I met a foster kid recently who is seventeen. I am very grateful to him for giving me permission to write here about our conversation.
He’d been adopted out of the foster care system when he was ten. But a year or so ago, his adoptive parents had surrendered their parental rights and given this young man back to the system. His understanding of why? Because he was gay. I knew that that reason, by the definition of parenthood that I live by, was nonsense.
I asked the young man when he realized that he was gay. He told me he’d discovered such feelings inside him when he was ten. I asked him to remind me when he’d been adopted out of the system. He said: ten. I asked him if he was still gay at eleven. He said he was. I asked him if he was still adopted at eleven. He agreed that he was.
I asked him if he was still gay when he was twelve? Yes, he told me. I asked him if he was still adopted at twelve. He said he was. I asked him if he was gay at thirteen, fourteen, fifteen. He was. I asked if he was still adopted at thirteen, fourteen, fifteen. He agreed.
So I told him that the reason he’d been surrendered couldn’t have been because he was gay, because all those years that he was gay, he’d still been adopted. He then told me that his adoptive “parents” had found out that he was gay when he was fifteen and that’s what led to the termination of his adoption.
Exactly. The termination had nothing to do with him being gay. It had to do with his “parents” having to respond to their discovery of his sexuality. And they chose to respond to their interpretation of what being gay meant to them, by getting rid of him.
Adoption, I pointed out to this young guy, like all parenthood, is about an adult making an unconditional, irrevocable, permanent, and final decision to claim another person as their child. Unconditional means no conditions…..irrevocable means “no backsies”……permanent meant that he would not have been given back to the system….and final meant exactly that: final. Which is why the court adoption hearing is called the finalization of the adoption.
His “parents” were never his parents, I told him. They were, instead, what a younger child might call “phony baloney.” They had obviously withheld their full claiming of him as their child. And that is entirely, and solely, their responsibility, having nothing to do with him, straight or gay.
This blog is entitled “Perspectives” because it is my intention to offer exactly that: perspectives. I hope that reading it triggers some thinking on the part of the reader. It is dedicated to my aunt, the late Rita Faivre, who gave me – and lived her life with and from – a perspective of responsibility that I have never seen anywhere else. I am grateful to have it, and grateful to her, my second mother, every day of my life.
Jack
Hi my name is Rose. I am an adopted kid and I agree with Jack by parents should be their for their kids no matter what the problem is.I do not think these parents should’ve gave up the kid because they found out he was gay.There is nothing that should make a parent give up their child no matter how bad..Like Jack said those parents were phony baloney. I wish the kid good luck with his life and I hope he finds someone to love.
Rose
I feel that it is unfair to catergorize all adoptive parents who have found themselves in the position of having to surrender their children back to the system as “phoney boloney”. It is a horrible and painful experience and when you experience it with NO HELP or SUPPORT it is something that scars some of us for life. Although in this case I do agree it was the wrong thing to do I want to caution some who might find themselves judging others when they have not walked in their shoes.
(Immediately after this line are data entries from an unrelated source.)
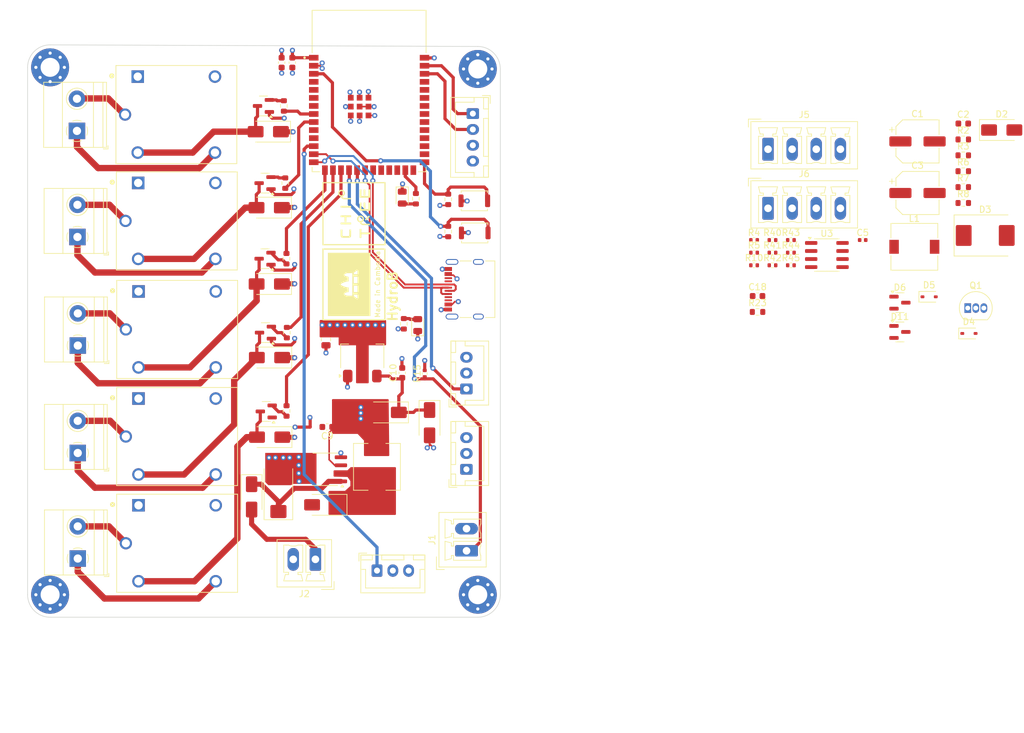
<source format=kicad_pcb>
(kicad_pcb
	(version 20240108)
	(generator "pcbnew")
	(generator_version "8.0")
	(general
		(thickness 1.6)
		(legacy_teardrops no)
	)
	(paper "A4")
	(layers
		(0 "F.Cu" signal)
		(31 "B.Cu" signal)
		(32 "B.Adhes" user "B.Adhesive")
		(33 "F.Adhes" user "F.Adhesive")
		(34 "B.Paste" user)
		(35 "F.Paste" user)
		(36 "B.SilkS" user "B.Silkscreen")
		(37 "F.SilkS" user "F.Silkscreen")
		(38 "B.Mask" user)
		(39 "F.Mask" user)
		(40 "Dwgs.User" user "User.Drawings")
		(41 "Cmts.User" user "User.Comments")
		(42 "Eco1.User" user "User.Eco1")
		(43 "Eco2.User" user "User.Eco2")
		(44 "Edge.Cuts" user)
		(45 "Margin" user)
		(46 "B.CrtYd" user "B.Courtyard")
		(47 "F.CrtYd" user "F.Courtyard")
		(48 "B.Fab" user)
		(49 "F.Fab" user)
		(50 "User.1" user)
		(51 "User.2" user)
		(52 "User.3" user)
		(53 "User.4" user)
		(54 "User.5" user)
		(55 "User.6" user)
		(56 "User.7" user)
		(57 "User.8" user)
		(58 "User.9" user)
	)
	(setup
		(pad_to_mask_clearance 0)
		(allow_soldermask_bridges_in_footprints no)
		(pcbplotparams
			(layerselection 0x00010fc_ffffffff)
			(plot_on_all_layers_selection 0x0000000_00000000)
			(disableapertmacros no)
			(usegerberextensions no)
			(usegerberattributes yes)
			(usegerberadvancedattributes yes)
			(creategerberjobfile yes)
			(dashed_line_dash_ratio 12.000000)
			(dashed_line_gap_ratio 3.000000)
			(svgprecision 4)
			(plotframeref no)
			(viasonmask no)
			(mode 1)
			(useauxorigin no)
			(hpglpennumber 1)
			(hpglpenspeed 20)
			(hpglpendiameter 15.000000)
			(pdf_front_fp_property_popups yes)
			(pdf_back_fp_property_popups yes)
			(dxfpolygonmode yes)
			(dxfimperialunits yes)
			(dxfusepcbnewfont yes)
			(psnegative no)
			(psa4output no)
			(plotreference yes)
			(plotvalue yes)
			(plotfptext yes)
			(plotinvisibletext no)
			(sketchpadsonfab no)
			(subtractmaskfromsilk no)
			(outputformat 1)
			(mirror no)
			(drillshape 1)
			(scaleselection 1)
			(outputdirectory "")
		)
	)
	(net 0 "")
	(net 1 "GND")
	(net 2 "+24V")
	(net 3 "Net-(U2-BOOT)")
	(net 4 "Net-(D3-K)")
	(net 5 "+12V")
	(net 6 "+3.3V")
	(net 7 "+3V3")
	(net 8 "/HydroB/ESP32-S3/RESET")
	(net 9 "Net-(D1-A)")
	(net 10 "Net-(D2-A)")
	(net 11 "Net-(D4-A)")
	(net 12 "/HydroB/LCD/LED+")
	(net 13 "Net-(D5-A)")
	(net 14 "/HydroB/LCD/AVDD10")
	(net 15 "Net-(D6-A)")
	(net 16 "Net-(D6-COM)")
	(net 17 "Net-(D7-A)")
	(net 18 "Net-(D8-A)")
	(net 19 "Net-(D10-A)")
	(net 20 "Net-(D11-COM)")
	(net 21 "/HydroB/LCD/VGH")
	(net 22 "Net-(D14-A)")
	(net 23 "Net-(D15-A)")
	(net 24 "Net-(J5-Pin_2)")
	(net 25 "Net-(J5-Pin_3)")
	(net 26 "Net-(J14-Pin_1)")
	(net 27 "Net-(J14-Pin_2)")
	(net 28 "Net-(J15-Pin_2)")
	(net 29 "Net-(J15-Pin_1)")
	(net 30 "Net-(J16-Pin_2)")
	(net 31 "Net-(J16-Pin_1)")
	(net 32 "Net-(J17-Pin_1)")
	(net 33 "Net-(J17-Pin_2)")
	(net 34 "Net-(J18-Pin_1)")
	(net 35 "Net-(J18-Pin_2)")
	(net 36 "unconnected-(J26-SBU1-PadA8)")
	(net 37 "unconnected-(J26-SHIELD-PadS1)")
	(net 38 "/HydroB/ESP32-S3/D-")
	(net 39 "/HydroB/ESP32-S3/D+")
	(net 40 "unconnected-(J26-SHIELD-PadS1)_0")
	(net 41 "unconnected-(J26-CC2-PadB5)")
	(net 42 "unconnected-(J26-SBU2-PadB8)")
	(net 43 "unconnected-(J26-CC1-PadA5)")
	(net 44 "unconnected-(J26-SHIELD-PadS1)_1")
	(net 45 "unconnected-(J26-SHIELD-PadS1)_2")
	(net 46 "unconnected-(K5-PadNC)")
	(net 47 "unconnected-(K7-PadNC)")
	(net 48 "unconnected-(K8-PadNC)")
	(net 49 "unconnected-(K9-PadNC)")
	(net 50 "unconnected-(K10-PadNC)")
	(net 51 "Net-(Q1-B)")
	(net 52 "Net-(Q1-C)")
	(net 53 "Net-(Q6-B)")
	(net 54 "Net-(Q7-B)")
	(net 55 "Net-(Q8-B)")
	(net 56 "Net-(Q9-B)")
	(net 57 "Net-(Q10-B)")
	(net 58 "unconnected-(R1-Pad1)")
	(net 59 "Net-(U2-VSENSE)")
	(net 60 "Net-(U4-PG)")
	(net 61 "Net-(U4-NC)")
	(net 62 "/HydroB/Block Relay1/RELAY_1")
	(net 63 "/HydroB/Block Relay1/RELAY_4")
	(net 64 "/HydroB/Block Relay1/RELAY_2")
	(net 65 "/HydroB/Block Relay1/RELAY_5")
	(net 66 "/HydroB/Block Relay1/RELAY_3")
	(net 67 "/HydroB/ESP32-S3/BOOT")
	(net 68 "RST")
	(net 69 "INT")
	(net 70 "SCL")
	(net 71 "SDA")
	(net 72 "/HydroB/Block Sensor1/IO38")
	(net 73 "/HydroB/ESP32-S3/IO10")
	(net 74 "unconnected-(U1-IO13-Pad21)")
	(net 75 "unconnected-(U1-IO11-Pad19)")
	(net 76 "unconnected-(U1-IO37-Pad30)")
	(net 77 "/HydroB/ESP32-S3/IO46")
	(net 78 "/HydroB/ESP32-S3/IO14")
	(net 79 "/HydroB/ESP32-S3/IO1")
	(net 80 "/HydroB/ESP32-S3/IO16")
	(net 81 "/HydroB/Block Sensor1/RS485_RX")
	(net 82 "/HydroB/ESP32-S3/IO45")
	(net 83 "/HydroB/ESP32-S3/IO6")
	(net 84 "/HydroB/ESP32-S3/IO9")
	(net 85 "/HydroB/ESP32-S3/IO15")
	(net 86 "unconnected-(U1-IO36-Pad29)")
	(net 87 "/HydroB/Block Sensor1/EN_RS485")
	(net 88 "/HydroB/ESP32-S3/IO42")
	(net 89 "/HydroB/ESP32-S3/IO4")
	(net 90 "/HydroB/ESP32-S3/IO8")
	(net 91 "/HydroB/ESP32-S3/IO3")
	(net 92 "/HydroB/ESP32-S3/IO7")
	(net 93 "/HydroB/ESP32-S3/IO40")
	(net 94 "/HydroB/ESP32-S3/IO48")
	(net 95 "/HydroB/ESP32-S3/IO41")
	(net 96 "/HydroB/ESP32-S3/IO5")
	(net 97 "/HydroB/ESP32-S3/IO39")
	(net 98 "/HydroB/Block Sensor1/RS485_TX")
	(net 99 "/HydroB/ESP32-S3/IO47")
	(net 100 "unconnected-(U1-IO12-Pad20)")
	(net 101 "/HydroB/ESP32-S3/IO21")
	(net 102 "unconnected-(U1-IO35-Pad28)")
	(footprint "Diode_SMD:D_SMA" (layer "F.Cu") (at 145.070472 73.091 180))
	(footprint "Resistor_SMD:R_0603_1608Metric" (layer "F.Cu") (at 173.352 76.860528 -90))
	(footprint "MOD FILE:XCVR_ESP32-S3-WROOM-1-N16R2" (layer "F.Cu") (at 160.859472 54.663))
	(footprint "MountingHole:MountingHole_3mm_Pad_Via" (layer "F.Cu") (at 110.461472 50.927))
	(footprint "Resistor_SMD:R_0603_1608Metric" (layer "F.Cu") (at 147.610472 69.215 90))
	(footprint "Connector_Phoenix_MC:PhoenixContact_MCV_1,5_2-G-3.5_1x02_P3.50mm_Vertical" (layer "F.Cu") (at 152.371472 128.651 180))
	(footprint "Diode_SMD:D_SMA" (layer "F.Cu") (at 260.797 60.824))
	(footprint "Diode_SMD:D_SMC" (layer "F.Cu") (at 258.187 77.484))
	(footprint "CHIPTREE_LOGO:cam10x10" (layer "F.Cu") (at 157.705472 85.217 90))
	(footprint "Connector_Phoenix_MC:PhoenixContact_MCV_1,5_4-G-3.81_1x04_P3.81mm_Vertical" (layer "F.Cu") (at 223.877 73.194))
	(footprint "Inductor_SMD:L_7.3x7.3_H4.5" (layer "F.Cu") (at 246.992 79.274))
	(footprint "Package_SO:SOIC-8_3.9x4.9mm_P1.27mm" (layer "F.Cu") (at 233.172 80.574))
	(footprint "Package_TO_SOT_SMD:SOT-223-3_TabPin2" (layer "F.Cu") (at 159.774972 96.5435 90))
	(footprint "Resistor_SMD:R_0603_1608Metric" (layer "F.Cu") (at 147.8115 105.205528 -90))
	(footprint "Package_TO_SOT_SMD:SOT-23" (layer "F.Cu") (at 244.712 92.724))
	(footprint "Connector_Phoenix_MC:PhoenixContact_MCV_1,5_4-G-3.81_1x04_P3.81mm_Vertical" (layer "F.Cu") (at 223.877 63.859))
	(footprint "Package_TO_SOT_SMD:SOT-23" (layer "F.Cu") (at 144.418972 81.153 180))
	(footprint "Resistor_SMD:R_0402_1005Metric" (layer "F.Cu") (at 224.582 80.204))
	(footprint "Capacitor_SMD:C_0603_1608Metric" (layer "F.Cu") (at 148.727472 50.178 -90))
	(footprint "Capacitor_SMD:C_0402_1005Metric" (layer "F.Cu") (at 238.832 78.204))
	(footprint "Capacitor_SMD:C_0603_1608Metric" (layer "F.Cu") (at 154.244 107.734528 180))
	(footprint "Connector_JST:JST_XH_B3B-XH-A_1x03_P2.50mm_Vertical" (layer "F.Cu") (at 176.230472 101.727 90))
	(footprint "Connector_JST:JST_XH_B4B-XH-A_1x04_P2.50mm_Vertical" (layer "F.Cu") (at 177.244 58.234528 -90))
	(footprint "SRD-05VDC-SL-C:RELAY_SRD-05VDC-SL-C" (layer "F.Cu") (at 130.475472 75.184))
	(footprint "Package_SO:SOIC-8_3.9x4.9mm_P1.27mm" (layer "F.Cu") (at 153.927472 114.427 180))
	(footprint "Resistor_SMD:R_0603_1608Metric" (layer "F.Cu") (at 254.722 69.844))
	(footprint "Connector_JST:JST_XH_B3B-XH-A_1x03_P2.50mm_Vertical"
		(layer "F.Cu")
		(uuid "4711c5a7-0d3e-4903-8a74-e80feb240276")
		(at 176.230472 114.427 90)
		(descr "JST XH series connector, B3B-XH-A (http://www.jst-mfg.com/product/pdf/eng/eXH.pdf), generated with kicad-footprint-generator")
		(tags "connector JST XH vertical")
		(property "Reference" "J24"
			(at 2.5 -3.55 -90)
			(layer "F.SilkS")
			(hide yes)
			(uuid "20a0ecd8-6a26-44f3-99e9-72acd0bfb63c")
			(effects
				(font
					(size 1 1)
					(thickness 0.15)
				)
			)
		)
		(property "Value" "Fan"
			(at 2.5 4.6 -90)
			(layer "F.Fab")
			(uuid "45035b2e-15ff-4d58-a6c8-ce35184f2ff0")
			(effects
				(font
					(size 1 1)
					(thickness 0.15)
				)
			)
		)
		(property "Footprint" "Connector_JST:JST_XH_B3B-XH-A_1x03_P2.50mm_Vertical"
			(at 0 0 90)
			(unlocked yes)
			(layer "F.Fab")
			(hide yes)
			(uuid "3df7fce7-ebe5-4905-909f-cadad3a943c6")
			(effects
				(font
					(size 1.27 1.27)
				)
			)
		)
		(property "Datasheet" ""
			(at 0 0 90)
			(unlocked yes)
			(layer "F.Fab")
			(hide yes)
			(uuid "fc6b51a8-42f6-4622-9918-0c90e4fb0313")
			(effects
				(font
					(size 1.27 1.27)
				)
			)
		)
		(property "Description" ""
			(at 0 0 90)
			(unlocked yes)
			(layer "F.Fab")
			(hide yes)
			(uuid "ecdc1c04-86d9-4c4a-80c4-d345b085a346")
			(effects
				(font
					(size 1.27 1.27)
				)
			)
		)
		(attr through_hole)
		(fp_line
			(start -1.6 -2.75)
			(end -2.85 -2.75)
			(stroke
				(width 0.12)
				(type solid)
			)
			(layer "F.SilkS")
			(uuid "fdad0b24-9d6d-4609-bfc9-e7dbe61f6eff")
		)
		(fp_line
			(start -2.85 -2.75)
			(end -2.85 -1.5)
			(stroke
				(width 0.12)
				(type solid)
			)
			(layer "F.SilkS")
			(uuid "1e8e54c3-3688-4687-92f2-1e66a68ff130")
		)
		(fp_line
			(start 7.56 -2.46)
			(end -2.56 -2.46)
			(stroke
				(width 0.12)
				(type solid)
			)
			(layer "F.SilkS")
			(uuid "b4dcd077-0178-496d-a577-29690d693580")
		)
		(fp_line
			(start -2.56 -2.46)
			(end -2.56 3.51)
			(stroke
				(width 0.12)
				(type solid)
			)
			(layer "F.SilkS")
			(uuid "9f958d73-98d6-419d-8087-d2b48d3db00e")
		)
		(fp_line
			(start 7.55 -2.45)
			(end 5.75 -2.45)
			(stroke
				(width 0.12)
				(type solid)
			)
			(layer "F.SilkS")
			(uuid "df9e8cc5-775c-49cd-867a-6dbb44d494af")
		)
		(fp_line
			(start 5.75 -2.45)
			(end 5.75 -1.7)
			(stroke
				(width 0.12)
				(type solid)
			)
			(layer "F.SilkS")
			(uuid "8e1d3023-4394-493d-a9a5-7a8e5233fca0")
		)
		(fp_line
			(start 4.25 -2.45)
			(end 0.75 -2.45)
			(stroke
				(width 0.12)
				(type solid)
			)
			(layer "F.SilkS")
			(uuid "8027ebd2-bacd-4839-a321-163402471cfe")
		)
		(fp_line
			(start 0.75 -2.45)
			(end 0.75 -1.7)
			(stroke
				(width 0.12)
				(type solid)
			)
			(layer "F.SilkS")
			(uuid "5e4af424-53ea-4585-96ed-0620792eea94")
		)
		(fp_line
			(start -0.75 -2.45)
			(end -2.55 -2.45)
			(stroke
				(width 0.12)
				(type solid)
			)
			(layer "F.SilkS")
			(uuid "4b2885b6-fa6a-4a5a-8f30-5bd5c0d8aa99")
		)
		(fp_line
			(start -2.55 -2.45)
			(end -2.55 -1.7)
			(stroke
				(width 0.12)
				(type solid)
			)
			(layer "F.SilkS")
			(uuid "bacfa719-22b0-401c-b61f-8d7f81e09132")
		)
		(fp_line
			(start 7.55 -1.7)
			(end 7.55 -2.45)
			(stroke
				(width 0.12)
				(type solid)
			)
			(layer "F.SilkS")
			(uuid "246180f0-9539-447b-ac95-d3493d8b2720")
		)
		(fp_line
			(start 5.75 -1.7)
			(end 7.55 -1.7)
			(stroke
				(width 0.12)
				(type solid)
			)
			(layer "F.SilkS")
			(uuid "3dc08013-0e27-4ac8-b73b-0548382964e1")
		)
		(fp_line
			(start 4.25 -1.7)
			(end 4.25 -2.45)
			(stroke
				(width 0.12)
				(type solid)
			)
			(layer "F.SilkS")
			(uuid "9840b4f9-308d-4c74-81e1-db3891afabd4")
		)
		(fp_line
			(start 0.75 -1.7)
			(end 4.25 -1.7)
			(stroke
				(width 0.12)
				(type solid)
			)
			(layer "F.SilkS")
			(uuid "006ffe66-fed6-47d9-a4fb-f1985d8488e1")
		)
		(fp_line
			(start -0.75 -1.7)
			(end -0.75 -2.45)
			(stroke
				(width 0.12)
				(type solid)
			)
			(layer "F.SilkS")
			(uuid "38b8da36-4a8e-4df9-bb0c-c9ddaae37e8d")
		)
		(fp_line
			(start -2.55 -1.7)
			(end -0.75 -1.7)
			(stroke
				(width 0.12)
				(type solid)
			)
			(layer "F.SilkS")
			(uuid "321b40d3-b15a-4765-a1e0-765e872d3f19")
		)
		(fp_line
			(start 7.55 -0.2)
			(end 6.8 -0.2)
			(stroke
				(width 0.12)
				(type solid)
			)
			(layer "F.SilkS")
			(uuid "dcc015b0-6a81-4345-bdb4-5c741d05deb3")
		)
		(fp_line
			(start 6.8 -0.2)
			(end 6.8 2.75)
			(stroke
				(width 0.12)
				(type solid)
			)
			(layer "F.SilkS")
			(uuid "07cd1a47-8ae1-4cb1-9237-6864bebd84bb")
		)
		(fp_line
			(start -1.8 -0.2)
			(end -1.8 2.75)
			(stroke
				(width 0.12)
				(type solid)
			)
			(layer "F.SilkS")
			(uuid "a6455b8e-9fe2-4520-b499-aee6d1ee0c66")
		)
		(fp_line
			(start -2.55 -0.2)
			(end -1.8 -0.2)
			(stroke
				(width 0.12)
				(type solid)
			)
			(layer "F.SilkS")
			(uuid "74fcfec3-05ab-4cc1-8406-d1e0849d4427")
		)
		(fp_line
			(start 6.8 2.75)
			(end 2.5 2.75)
			(stroke
				(width 0.12)
				(type solid)
			)
			(layer "F.SilkS")
			(uuid "5ed227b6-83ff-42b5-9237-3b1b76efd5ba")
		)
		(fp_line
			(start -1.8 2.75)
			(end 2.5 2.75)
			(stroke
				(width 0.12)
				(type solid)
			)
			(layer "F.SilkS")
			(uuid "eddd4beb-65b2-432f-91ec-ebbaa7364557")
		)
		(fp_line
			(start 7.56 3.51)
			(end 7.56 -2.46)
			(stroke
				(width 0.12)
				(type solid)
			)
			(layer "F.SilkS")
			(uuid "28b0febb-eda6-456a-93ec-fb0fa93c89f7")
		)
		(fp_line
			(start -2.56 3.51)
			(end 7.56 3.51)
			(stroke
				(width 0.12)
				(type solid)
			)
			(layer "F.SilkS")
			(uuid "bb1c5d90-172b-4207-976d-1f8672e92eef")
		)
		(fp_line
			(start 7.95 -2.85)
			(end -2.95 -2.85)
			(stroke
				(width 0.05)
				(type solid)
			)
			(layer "F.CrtYd")
			(uuid "0b730c1f-0de5-47c7-9c03-b55184ac170a")
		)
		(fp_line
			(start -2.95 -2.85)
			(end -2.95 3.9)
			(stroke
				(width 0.05)
				(type solid)
			)
			(layer "F.CrtYd")
			(uuid "334e9383-8f13-4861-b4bb-01f155c489a6")
		)
		(fp_line
			(start 7.95 3.9)
			(end 7.95 -2.85)
			(stroke
				(width 0.05)
				(type solid)
			)
			(layer "F.CrtYd")
			(uuid "d53af3fd-7a9b-4897-805c-00a569f0809f")
		)
		(fp_line
			(start -2.95 3.9)
			(end 7.95 3.9)
			(stroke
				(width 0.05)
				(type solid)
			)
			(la
... [454171 chars truncated]
</source>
My rule is not to respond to comments, in general. I am making an exception here because I have tried to reach you through your email address that came with your comment, but it bounced back to me. One of the great disadvantages of writing a blog is that I know nothing about the people who comment, while they know so much about me. As you see, I have read your comment and posted it this morning. However, the way that the blog works is that the comments show up under the post that they are referring to. So your comment will show up under a posting that is over a year old and therefore most who read the blog, but don’t subscribe to the comments, will never read it. Same as my response here. However, your perspective is one that I would like to respond to in a new posting, as soon as I get a chance.
But before that, I wanted to connect with you – if you are willing – to hear what apparently is your own experience of having to surrender a child you adopted, presumably a foster child. Your point about getting no help or support anywhere resonated with me and is something that I am working with constantly. As a matter of fact, we, at my agency, are in the process of responding to a federal request for proposals, to train pre-adoptive parents and their workers, in every county in the state over the next five years (NY – I have no idea where you are from) to avoid exactly this kind of heartbreak for families and children. Our hope then would be to roll it out nationally so no one ever again has to experience whatever it was that led you to write what you wrote last night.
Again, if you are willing to engage with me, I would be very grateful to hear your experience. (Obviously, I would use none of it in the blog without your permission.) Thank you for writing. Getting people thinking is the purpose of the blog and your comment will certainly get that going.